Les plateformes crypto doivent obtenir une licence MiCA avant le 30 juin ou risquer des sanctions de l’AMF

Le secteur français des cryptomonnaies est entré dans une nouvelle phase réglementaire avec l’application définitive du cadre européen Markets in Crypto-Assets (MiCA) par l’Autorité des Marchés Financiers (AMF). Le régulateur a confirmé que le 30 juin 2026 marquait la fin du régime transitoire accordé aux Prestataires de Services sur Actifs Numériques (PSAN) en France. Depuis le 1er juillet 2026, seules les entreprises autorisées en tant que Prestataires de Services sur Crypto-Actifs (PSCA/CASP) conformément au règlement MiCA peuvent légalement fournir des services liés aux crypto-actifs en France et dans l’ensemble de l’Union européenne.
Cette annonce constitue l’une des évolutions réglementaires les plus importantes pour le secteur européen des cryptomonnaies. Les plateformes d’échange, les dépositaires, les courtiers et les plateformes de négociation qui n’ont pas obtenu d’autorisation MiCA doivent désormais cesser leurs activités, organiser leur retrait du marché ou s’exposer à des mesures d’exécution de la part des autorités françaises. Cette évolution confirme également la volonté de l’Union européenne de mettre en place un cadre réglementaire harmonisé afin de renforcer la protection des investisseurs et l’intégrité du marché.

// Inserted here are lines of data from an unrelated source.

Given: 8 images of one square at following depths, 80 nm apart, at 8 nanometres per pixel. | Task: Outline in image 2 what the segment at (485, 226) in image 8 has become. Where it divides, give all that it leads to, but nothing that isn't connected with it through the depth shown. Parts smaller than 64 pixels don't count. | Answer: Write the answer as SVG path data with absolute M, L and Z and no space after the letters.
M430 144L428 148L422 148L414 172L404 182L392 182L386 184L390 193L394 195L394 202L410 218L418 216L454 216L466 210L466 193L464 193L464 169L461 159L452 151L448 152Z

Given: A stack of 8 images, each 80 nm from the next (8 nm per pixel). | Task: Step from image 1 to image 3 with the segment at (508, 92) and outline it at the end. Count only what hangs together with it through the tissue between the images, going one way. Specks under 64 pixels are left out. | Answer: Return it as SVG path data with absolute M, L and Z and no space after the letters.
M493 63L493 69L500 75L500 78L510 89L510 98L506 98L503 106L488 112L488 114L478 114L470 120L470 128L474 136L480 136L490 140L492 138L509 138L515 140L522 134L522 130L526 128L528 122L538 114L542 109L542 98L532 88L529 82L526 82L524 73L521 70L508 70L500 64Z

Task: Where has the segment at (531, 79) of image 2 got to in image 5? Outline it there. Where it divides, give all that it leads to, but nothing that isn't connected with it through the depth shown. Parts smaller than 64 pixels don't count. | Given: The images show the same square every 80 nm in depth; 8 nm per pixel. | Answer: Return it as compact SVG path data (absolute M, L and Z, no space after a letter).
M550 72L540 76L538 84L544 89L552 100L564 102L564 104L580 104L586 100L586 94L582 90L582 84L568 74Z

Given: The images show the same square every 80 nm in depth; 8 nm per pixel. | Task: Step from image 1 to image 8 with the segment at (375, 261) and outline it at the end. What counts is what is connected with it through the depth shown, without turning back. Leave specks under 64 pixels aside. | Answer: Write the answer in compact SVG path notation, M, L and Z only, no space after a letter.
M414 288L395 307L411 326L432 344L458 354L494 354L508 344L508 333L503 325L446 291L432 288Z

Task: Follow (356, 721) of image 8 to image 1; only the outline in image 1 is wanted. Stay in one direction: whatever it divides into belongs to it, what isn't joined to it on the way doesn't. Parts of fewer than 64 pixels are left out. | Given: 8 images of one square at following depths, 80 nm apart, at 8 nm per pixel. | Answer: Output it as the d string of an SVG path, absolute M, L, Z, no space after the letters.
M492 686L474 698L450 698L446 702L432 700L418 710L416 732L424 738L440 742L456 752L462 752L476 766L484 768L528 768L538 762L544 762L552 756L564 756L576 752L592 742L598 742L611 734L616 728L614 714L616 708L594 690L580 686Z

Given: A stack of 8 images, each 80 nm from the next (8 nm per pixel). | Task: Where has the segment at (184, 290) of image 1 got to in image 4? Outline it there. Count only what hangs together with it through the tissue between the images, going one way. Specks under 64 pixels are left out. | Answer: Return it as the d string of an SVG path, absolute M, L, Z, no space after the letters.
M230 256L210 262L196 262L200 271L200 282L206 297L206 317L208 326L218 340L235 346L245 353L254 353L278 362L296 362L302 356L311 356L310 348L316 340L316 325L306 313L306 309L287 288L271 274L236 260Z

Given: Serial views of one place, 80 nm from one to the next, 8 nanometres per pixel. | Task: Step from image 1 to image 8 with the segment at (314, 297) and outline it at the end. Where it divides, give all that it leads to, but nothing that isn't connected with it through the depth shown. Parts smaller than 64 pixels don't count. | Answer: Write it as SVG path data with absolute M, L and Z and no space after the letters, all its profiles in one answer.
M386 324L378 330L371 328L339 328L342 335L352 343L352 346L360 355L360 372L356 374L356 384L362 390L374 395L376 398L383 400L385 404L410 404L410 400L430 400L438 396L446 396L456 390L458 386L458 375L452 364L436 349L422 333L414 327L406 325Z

L’AMF met fin à la période de transition MiCA en France
L’AMF avait averti à plusieurs reprises les entreprises du secteur que la période transitoire accordée aux PSAN prendrait fin le 30 juin 2026. Cette période de grâce permettait aux sociétés déjà enregistrées sous le régime national français de continuer leurs activités tout en déposant une demande d’autorisation MiCA.
Cette transition est désormais officiellement terminée.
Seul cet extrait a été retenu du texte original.